SUPPLIED TEXT =>

# Data Science with pandas

Data analysis heavily depends on the characteristics of the chosen research subject, but we can still identify  main common data analysis steps as follows:
- Define the problem or objective (research question);
- Design/perform experiments and collect data;
- Data Exploration and Visualization;
- Data Cleaning and Preparation;
- Data Analysis and Modelling;
- Result Interpretation;
- Reporting and Visualization.

While tasks like finding a relevant research question and interpreting data are challenges for the critical and analytical skills of the single researcher, all the tasks related to data manipulation, from data reduction and statistical analysis to modelling and visualization, require a systematic use of a quite large variety of software. No need to say that implementing such software yourself from scratch would require a huge amount of time, without even mentioning all the issues related to software mantainance. Luckily for us, people have already devoloped software with specific tools for data analysis. These tools are organised into *packages* or *libraries*, they usually are openly available (according to the programming language you use), and they keep to be mantained and developed by a huge community of users. In particular, for python programmers, the most popular data analysis library is Pandas.

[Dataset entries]
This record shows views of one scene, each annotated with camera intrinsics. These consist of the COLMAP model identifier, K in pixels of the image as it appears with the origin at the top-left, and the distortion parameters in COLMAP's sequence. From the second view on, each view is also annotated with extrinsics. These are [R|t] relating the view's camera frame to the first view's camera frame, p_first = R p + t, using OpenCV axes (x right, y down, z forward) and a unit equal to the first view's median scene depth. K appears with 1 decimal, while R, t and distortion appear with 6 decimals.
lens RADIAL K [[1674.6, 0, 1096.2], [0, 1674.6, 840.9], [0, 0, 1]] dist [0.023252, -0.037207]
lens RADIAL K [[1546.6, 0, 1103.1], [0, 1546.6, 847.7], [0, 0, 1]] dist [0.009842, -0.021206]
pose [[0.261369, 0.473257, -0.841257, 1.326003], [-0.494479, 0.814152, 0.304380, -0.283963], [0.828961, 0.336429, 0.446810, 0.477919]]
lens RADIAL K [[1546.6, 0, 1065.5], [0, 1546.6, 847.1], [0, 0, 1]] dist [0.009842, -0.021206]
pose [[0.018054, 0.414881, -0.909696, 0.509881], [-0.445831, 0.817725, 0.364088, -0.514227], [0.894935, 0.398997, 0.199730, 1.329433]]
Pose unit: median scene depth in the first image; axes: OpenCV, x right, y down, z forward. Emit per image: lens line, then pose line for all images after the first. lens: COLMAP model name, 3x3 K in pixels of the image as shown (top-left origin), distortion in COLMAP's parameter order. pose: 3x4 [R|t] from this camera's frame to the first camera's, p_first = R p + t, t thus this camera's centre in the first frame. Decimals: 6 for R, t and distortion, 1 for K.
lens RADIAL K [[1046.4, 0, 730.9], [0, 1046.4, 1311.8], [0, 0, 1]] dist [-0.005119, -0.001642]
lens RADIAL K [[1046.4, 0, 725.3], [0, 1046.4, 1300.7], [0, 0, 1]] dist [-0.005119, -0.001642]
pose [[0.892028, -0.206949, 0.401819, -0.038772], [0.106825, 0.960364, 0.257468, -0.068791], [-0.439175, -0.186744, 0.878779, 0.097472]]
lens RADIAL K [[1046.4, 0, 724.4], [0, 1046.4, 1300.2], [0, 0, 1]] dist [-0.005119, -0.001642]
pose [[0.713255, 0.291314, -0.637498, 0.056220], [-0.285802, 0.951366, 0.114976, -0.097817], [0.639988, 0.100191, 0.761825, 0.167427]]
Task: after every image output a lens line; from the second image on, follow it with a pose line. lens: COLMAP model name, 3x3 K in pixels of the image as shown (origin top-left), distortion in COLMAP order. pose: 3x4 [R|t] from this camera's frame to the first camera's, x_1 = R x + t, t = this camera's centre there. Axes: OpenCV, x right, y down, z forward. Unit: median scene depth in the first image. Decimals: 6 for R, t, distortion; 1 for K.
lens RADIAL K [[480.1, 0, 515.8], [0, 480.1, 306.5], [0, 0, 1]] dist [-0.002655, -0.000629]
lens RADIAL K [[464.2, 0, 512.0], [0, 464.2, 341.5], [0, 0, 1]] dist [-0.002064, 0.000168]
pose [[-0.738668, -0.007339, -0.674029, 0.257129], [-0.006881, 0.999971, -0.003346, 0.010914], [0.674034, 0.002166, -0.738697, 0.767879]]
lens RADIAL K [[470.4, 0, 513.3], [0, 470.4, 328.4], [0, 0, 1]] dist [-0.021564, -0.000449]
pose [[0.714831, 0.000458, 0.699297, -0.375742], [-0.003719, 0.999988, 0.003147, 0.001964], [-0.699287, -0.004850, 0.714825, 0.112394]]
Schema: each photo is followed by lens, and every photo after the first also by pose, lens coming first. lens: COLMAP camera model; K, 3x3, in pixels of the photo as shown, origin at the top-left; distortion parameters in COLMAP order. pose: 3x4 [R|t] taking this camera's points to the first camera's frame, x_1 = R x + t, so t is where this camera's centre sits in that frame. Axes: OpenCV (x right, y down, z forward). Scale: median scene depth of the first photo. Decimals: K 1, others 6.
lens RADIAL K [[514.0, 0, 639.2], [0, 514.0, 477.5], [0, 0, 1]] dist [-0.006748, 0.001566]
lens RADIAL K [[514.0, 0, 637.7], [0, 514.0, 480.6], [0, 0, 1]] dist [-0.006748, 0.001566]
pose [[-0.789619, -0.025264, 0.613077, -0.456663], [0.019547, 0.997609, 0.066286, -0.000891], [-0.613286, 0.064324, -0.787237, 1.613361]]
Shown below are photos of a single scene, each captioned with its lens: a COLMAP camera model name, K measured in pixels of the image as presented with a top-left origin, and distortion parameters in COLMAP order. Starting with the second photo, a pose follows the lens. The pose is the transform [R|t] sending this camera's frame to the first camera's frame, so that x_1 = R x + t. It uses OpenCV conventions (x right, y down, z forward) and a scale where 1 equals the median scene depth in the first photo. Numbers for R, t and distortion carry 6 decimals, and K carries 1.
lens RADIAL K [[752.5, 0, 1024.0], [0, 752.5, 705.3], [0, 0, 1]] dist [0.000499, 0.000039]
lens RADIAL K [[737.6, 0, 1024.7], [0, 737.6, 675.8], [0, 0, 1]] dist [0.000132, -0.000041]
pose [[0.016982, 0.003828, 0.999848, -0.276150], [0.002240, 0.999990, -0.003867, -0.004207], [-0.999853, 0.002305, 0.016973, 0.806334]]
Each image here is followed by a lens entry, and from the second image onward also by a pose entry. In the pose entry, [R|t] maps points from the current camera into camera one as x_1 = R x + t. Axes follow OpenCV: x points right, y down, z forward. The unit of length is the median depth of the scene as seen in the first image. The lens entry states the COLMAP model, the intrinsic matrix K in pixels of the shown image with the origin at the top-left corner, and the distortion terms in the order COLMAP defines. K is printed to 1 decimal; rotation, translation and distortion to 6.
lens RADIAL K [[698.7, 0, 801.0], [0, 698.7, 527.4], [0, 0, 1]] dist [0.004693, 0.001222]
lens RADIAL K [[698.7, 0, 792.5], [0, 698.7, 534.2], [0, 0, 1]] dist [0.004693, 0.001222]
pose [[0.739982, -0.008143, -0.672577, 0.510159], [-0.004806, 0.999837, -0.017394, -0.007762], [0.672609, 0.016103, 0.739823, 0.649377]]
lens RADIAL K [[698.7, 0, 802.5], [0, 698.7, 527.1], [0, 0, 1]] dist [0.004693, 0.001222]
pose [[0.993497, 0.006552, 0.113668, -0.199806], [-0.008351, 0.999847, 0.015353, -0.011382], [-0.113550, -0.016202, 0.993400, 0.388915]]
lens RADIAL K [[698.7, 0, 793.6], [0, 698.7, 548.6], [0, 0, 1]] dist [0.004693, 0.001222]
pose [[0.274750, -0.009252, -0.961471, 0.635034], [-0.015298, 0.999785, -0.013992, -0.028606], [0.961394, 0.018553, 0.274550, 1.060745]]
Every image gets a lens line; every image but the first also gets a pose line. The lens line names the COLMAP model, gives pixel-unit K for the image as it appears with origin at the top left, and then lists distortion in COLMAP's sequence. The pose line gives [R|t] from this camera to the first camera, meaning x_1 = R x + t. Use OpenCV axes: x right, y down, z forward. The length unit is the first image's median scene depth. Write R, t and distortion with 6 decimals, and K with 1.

WHAT THE TASK ASKS => Carry on the pandas data science text from the point where it stops, in the same textbook voice.

ANSWER SECTION =>
The python library <a url="https://pandas.pydata.org/about/">**Pandas**</a> is a popular open-source data analysis and data manupulation library for Python that started to be developed in 2008. The library is based on two main data structures: *Series* (1D, similar to numpy arrays) and *DataFrame* (2D labeled arrays). Why shall we use Series and DataFrame when we can work with numpy arrays and matrices? Because Pandas has been designed specifically for data manipulation and analysis tasks, providing tools and functions for data cleaning, data transformation, data aggregation, and data visualization, among other data-related tasks. Adopting Pandas, we can run through all the main technical tasks in our data analysis pipeline mainly using a single python library. 

Pandas is widely used in data science, machine learning, and data analysis tasks, as it provides powerful tools for data handling and manipulation, making it easier to work with a large variety of data. Furthermore, it well integrates with other Python libraries for data analysis, machine learning, and statistical analysis, such as NumPy, Scikit-Learn, and StatsModels. 

Overall, Pandas is a powerful and flexible library for data analysis and manipulation in Python, widely used in various domains including data science, finance, business, and research.

In this session we will explore the main features of Pandas going through the main steps of standard data analysis. For this purpose, we will be using data from the <a url="https://figshare.com/articles/dataset/Portal_Project_Teaching_Database/1314459">Portal Project Teaching Database</a>: real world example of life-history, population, and ecological data and, occasionally, small ad hoc dataset to exaplain DataFrame operations.

## Preliminaries

Before we start our journey into Pandas functionalities, there are some preliminary operations to run. 

The Pandas library is not native of python (it is not automatically loaded when you start running python), it needs to be installed and loaded. Assuming you already installed it, let's start importing the Pandas library and checking our installed version.

In [None]:
import pandas as pd
print(pd.__version__)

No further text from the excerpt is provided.